RAG puts relevant documents in the prompt before the model answers. It's the right answer for "the model needs information it doesn't have," but it's also the most over-engineered part of most AI apps.
Before reaching for RAG
- Does the corpus fit in context? Frontier models hold 200K-2M tokens. If your knowledge base is under 100K tokens, just paste it in. Cache the prefix.
- Is the question really about retrieval? Many "RAG" problems are actually classification or extraction. Don't retrieve when you can deterministically look up.
- Do you need fresh data? A web search tool is often a better fit than a vector store.
The minimal pipeline
- Chunk the source documents. Start with paragraphs or fixed token windows. Refine later.
- Embed each chunk with a model like
text-embedding-3-large or Voyage voyage-3.
- Store in any vector database: Postgres with pgvector, Qdrant, Pinecone, Turbopuffer.
- Retrieve the top K chunks by cosine similarity to the query.
- Rerank with a cross-encoder (Cohere Rerank, Voyage Rerank). Big quality win for small cost.
- Stuff the top reranked chunks into the prompt with clear citations.
What moves the needle
- Hybrid search. Combine BM25 (keyword) with dense retrieval. Most corpora benefit.

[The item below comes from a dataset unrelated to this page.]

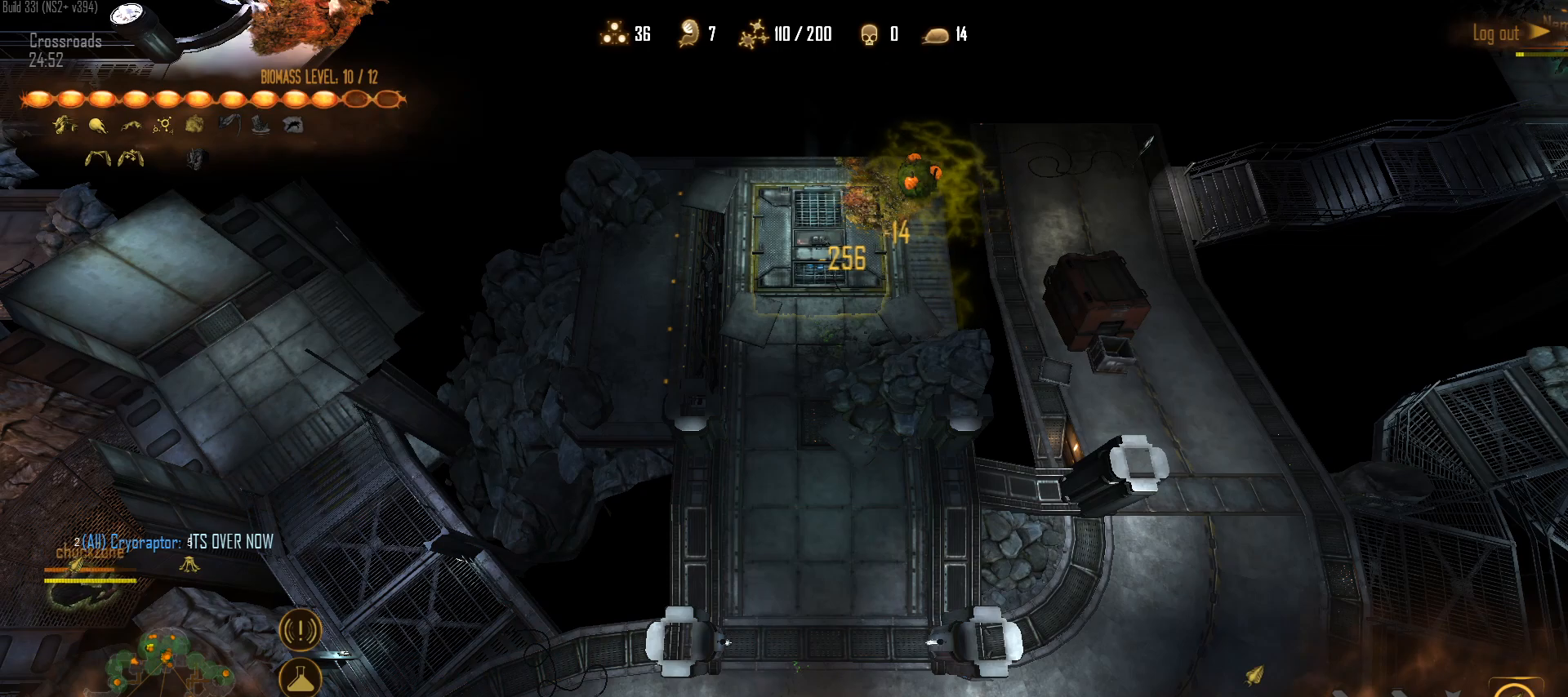
{"keys": [], "mouse": [], "mouse_move": "left", "events": []}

- Reranking. Often more impact than swapping embedding models.
- Better chunking. Paragraph-aware, structure-aware, or per-document logic beats fixed windows.
- Query rewriting. Use the model to expand or rephrase the query before searching.
- Metadata filters. Filter by user, doc type, date before semantic search.
What rarely moves the needle
- Swapping vector databases.
- Changing the embedding model from a recent good one to a different recent good one.
- HyDE, multi-query, and other clever query expansions on small corpora.